Since my previous answer was a bit messy and not very detailed, I make a new answer that is fine with what I wanted to do (i.e having the possibility to fold some code chunks).

The solution is to use Jonathan Sidi's details package, as pointed out by this answer. Originally, the aim of this package was to hide some outputs that take a lot of space, such as sessionInfo, in HTML documents made with R Markdown (and therefore with R Blogdown too). Here's an example (taken from the package's website):

---
title: "Test"
output: html_document
---

```{r}
library(details)

sessioninfo::session_info()%>%
  details::details(summary = 'current session info')
```

However, what I want to hide is not the output of some R code but a Stata code (that is not meant to be run), so that readers can compare R code to Stata code if they want to.
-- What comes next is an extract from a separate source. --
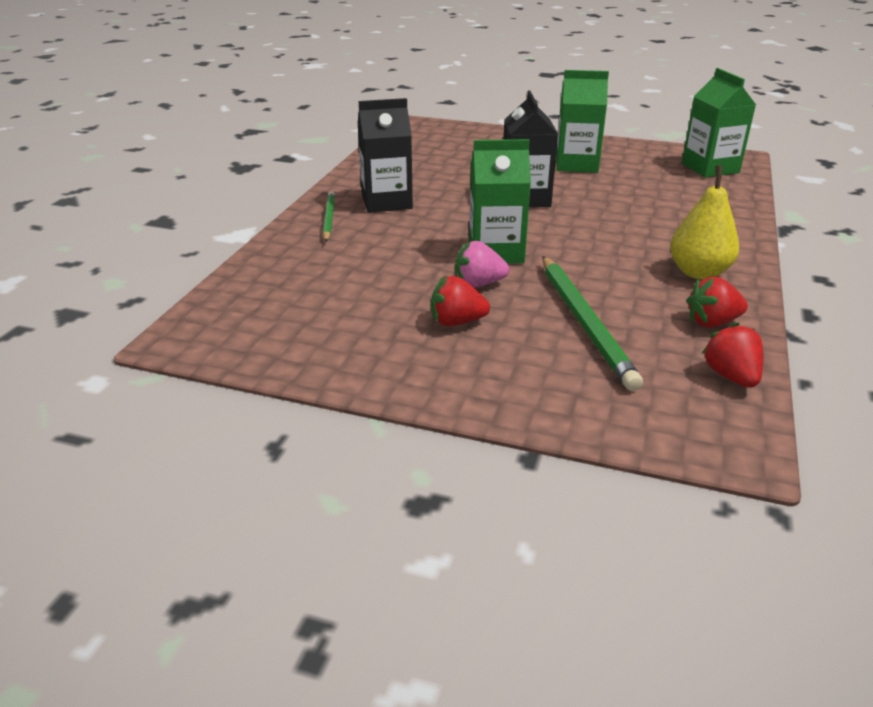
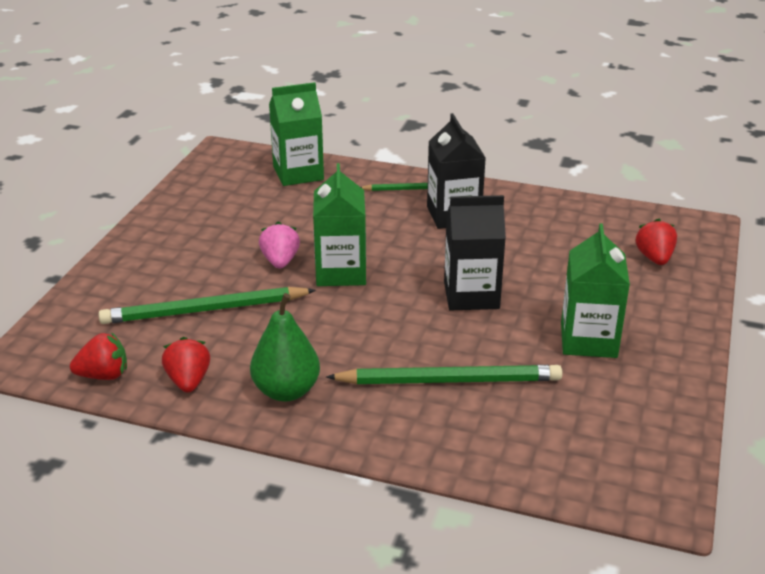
camera: 90 degrees right, 0 degrees up
red strawberry [431,276,490,326] -> red strawberry moved to [635,219,677,265]
yellow pear [670,166,739,279] -> green pear [250,293,320,401]
green carton [682,68,756,178] -> green carton moved to [269,82,324,186]
none -> green pencil [326,365,563,384]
Therefore, we must use some HTML to do so:

---
title: "Test"
output: html_document
---

## Regression with R and Stata

```{r, eval=FALSE}
lm(mpg ~ drat, data = mtcars)
```

<details>
<summary> Stata </summary>
```stata
regress y x
```
</details>

Now, readers can see the Stata code if they want to and those who don't want to are not distracted by too many code chunks. This works for Blogdown articles too (since it is "just" some R Markdown on a website).

More features (customize the hidden chunks for example) are detailed on the package's website.